(Dataset excerpts)

:::

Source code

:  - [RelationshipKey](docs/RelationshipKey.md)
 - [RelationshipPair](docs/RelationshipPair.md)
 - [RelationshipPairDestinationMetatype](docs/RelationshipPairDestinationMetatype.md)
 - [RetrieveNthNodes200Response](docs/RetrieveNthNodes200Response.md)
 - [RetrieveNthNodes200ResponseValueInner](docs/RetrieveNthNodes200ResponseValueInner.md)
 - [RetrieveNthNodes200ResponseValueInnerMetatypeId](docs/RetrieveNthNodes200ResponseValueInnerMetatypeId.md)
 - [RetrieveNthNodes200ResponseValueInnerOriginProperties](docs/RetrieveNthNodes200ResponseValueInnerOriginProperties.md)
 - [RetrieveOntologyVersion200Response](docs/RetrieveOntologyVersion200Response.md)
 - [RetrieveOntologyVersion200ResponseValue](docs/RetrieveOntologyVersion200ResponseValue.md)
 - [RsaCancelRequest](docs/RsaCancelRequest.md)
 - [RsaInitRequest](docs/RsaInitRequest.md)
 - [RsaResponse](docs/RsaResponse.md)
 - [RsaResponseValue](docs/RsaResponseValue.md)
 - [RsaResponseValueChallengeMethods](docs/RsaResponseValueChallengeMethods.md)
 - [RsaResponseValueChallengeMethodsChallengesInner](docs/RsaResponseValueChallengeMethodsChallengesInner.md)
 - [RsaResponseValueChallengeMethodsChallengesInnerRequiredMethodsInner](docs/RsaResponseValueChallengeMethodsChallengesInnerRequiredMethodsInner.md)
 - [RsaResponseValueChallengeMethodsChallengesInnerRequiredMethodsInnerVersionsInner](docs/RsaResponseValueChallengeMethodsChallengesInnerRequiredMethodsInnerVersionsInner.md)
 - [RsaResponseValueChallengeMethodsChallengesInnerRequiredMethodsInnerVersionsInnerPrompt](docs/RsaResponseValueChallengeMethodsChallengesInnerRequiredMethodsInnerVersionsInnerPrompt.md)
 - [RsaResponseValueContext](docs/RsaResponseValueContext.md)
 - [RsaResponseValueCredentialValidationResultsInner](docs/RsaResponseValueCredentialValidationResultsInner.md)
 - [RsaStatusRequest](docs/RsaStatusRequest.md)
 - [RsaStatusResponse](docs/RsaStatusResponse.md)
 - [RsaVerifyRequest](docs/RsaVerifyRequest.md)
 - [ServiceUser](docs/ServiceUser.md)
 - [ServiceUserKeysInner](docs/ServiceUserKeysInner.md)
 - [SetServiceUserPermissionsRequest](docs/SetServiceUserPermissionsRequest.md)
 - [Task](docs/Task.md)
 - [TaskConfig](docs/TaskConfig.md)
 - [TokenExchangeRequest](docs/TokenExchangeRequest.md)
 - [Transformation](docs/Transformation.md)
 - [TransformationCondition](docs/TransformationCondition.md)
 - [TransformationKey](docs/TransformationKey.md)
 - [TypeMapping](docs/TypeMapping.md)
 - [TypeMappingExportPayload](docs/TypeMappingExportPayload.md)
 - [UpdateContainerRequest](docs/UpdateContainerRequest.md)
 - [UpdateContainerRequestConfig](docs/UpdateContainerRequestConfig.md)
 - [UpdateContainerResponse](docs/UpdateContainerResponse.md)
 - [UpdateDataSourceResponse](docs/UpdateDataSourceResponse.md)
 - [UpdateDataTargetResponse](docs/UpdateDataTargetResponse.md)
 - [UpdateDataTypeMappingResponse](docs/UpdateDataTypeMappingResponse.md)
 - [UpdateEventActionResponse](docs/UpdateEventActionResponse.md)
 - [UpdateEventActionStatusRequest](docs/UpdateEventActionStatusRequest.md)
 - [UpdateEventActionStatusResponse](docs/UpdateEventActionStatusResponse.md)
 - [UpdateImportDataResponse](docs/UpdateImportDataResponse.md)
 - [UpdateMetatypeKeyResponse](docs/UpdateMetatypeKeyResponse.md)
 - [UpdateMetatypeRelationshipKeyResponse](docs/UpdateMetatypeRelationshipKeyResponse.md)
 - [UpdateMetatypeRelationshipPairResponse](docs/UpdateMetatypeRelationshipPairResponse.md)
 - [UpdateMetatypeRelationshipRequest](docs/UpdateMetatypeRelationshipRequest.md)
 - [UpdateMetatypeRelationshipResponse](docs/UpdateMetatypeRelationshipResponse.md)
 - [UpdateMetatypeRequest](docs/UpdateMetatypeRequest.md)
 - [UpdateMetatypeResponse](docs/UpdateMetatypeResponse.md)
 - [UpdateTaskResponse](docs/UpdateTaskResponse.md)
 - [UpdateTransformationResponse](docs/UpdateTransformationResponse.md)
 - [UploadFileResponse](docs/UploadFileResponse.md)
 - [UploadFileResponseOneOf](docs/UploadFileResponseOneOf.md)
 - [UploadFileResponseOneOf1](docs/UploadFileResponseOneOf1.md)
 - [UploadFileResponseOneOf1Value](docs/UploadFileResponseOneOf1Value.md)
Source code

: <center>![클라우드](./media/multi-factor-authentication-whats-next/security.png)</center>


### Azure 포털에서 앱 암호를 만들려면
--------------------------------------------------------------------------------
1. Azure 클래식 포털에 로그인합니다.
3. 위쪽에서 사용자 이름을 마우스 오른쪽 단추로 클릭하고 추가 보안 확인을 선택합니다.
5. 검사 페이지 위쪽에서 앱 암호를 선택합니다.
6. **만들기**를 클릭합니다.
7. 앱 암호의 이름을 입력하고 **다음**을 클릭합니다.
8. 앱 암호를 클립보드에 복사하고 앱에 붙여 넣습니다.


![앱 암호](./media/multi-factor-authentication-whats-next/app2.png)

:::

◆ Your goal: Look above for the line holding "- [TransformationCondition](docs/TransformationCondition.md)", then set down exactly that line and every line after it up to and including the line holding "- [UpdateMetatypeKeyResponse](docs/UpdateMetatypeKeyResponse.md)", with nothing else.

◆ Your solution:
 - [TransformationCondition](docs/TransformationCondition.md)
 - [TransformationKey](docs/TransformationKey.md)
 - [TypeMapping](docs/TypeMapping.md)
 - [TypeMappingExportPayload](docs/TypeMappingExportPayload.md)
 - [UpdateContainerRequest](docs/UpdateContainerRequest.md)
 - [UpdateContainerRequestConfig](docs/UpdateContainerRequestConfig.md)
 - [UpdateContainerResponse](docs/UpdateContainerResponse.md)
 - [UpdateDataSourceResponse](docs/UpdateDataSourceResponse.md)
 - [UpdateDataTargetResponse](docs/UpdateDataTargetResponse.md)
 - [UpdateDataTypeMappingResponse](docs/UpdateDataTypeMappingResponse.md)
 - [UpdateEventActionResponse](docs/UpdateEventActionResponse.md)
 - [UpdateEventActionStatusRequest](docs/UpdateEventActionStatusRequest.md)
 - [UpdateEventActionStatusResponse](docs/UpdateEventActionStatusResponse.md)
 - [UpdateImportDataResponse](docs/UpdateImportDataResponse.md)
 - [UpdateMetatypeKeyResponse](docs/UpdateMetatypeKeyResponse.md)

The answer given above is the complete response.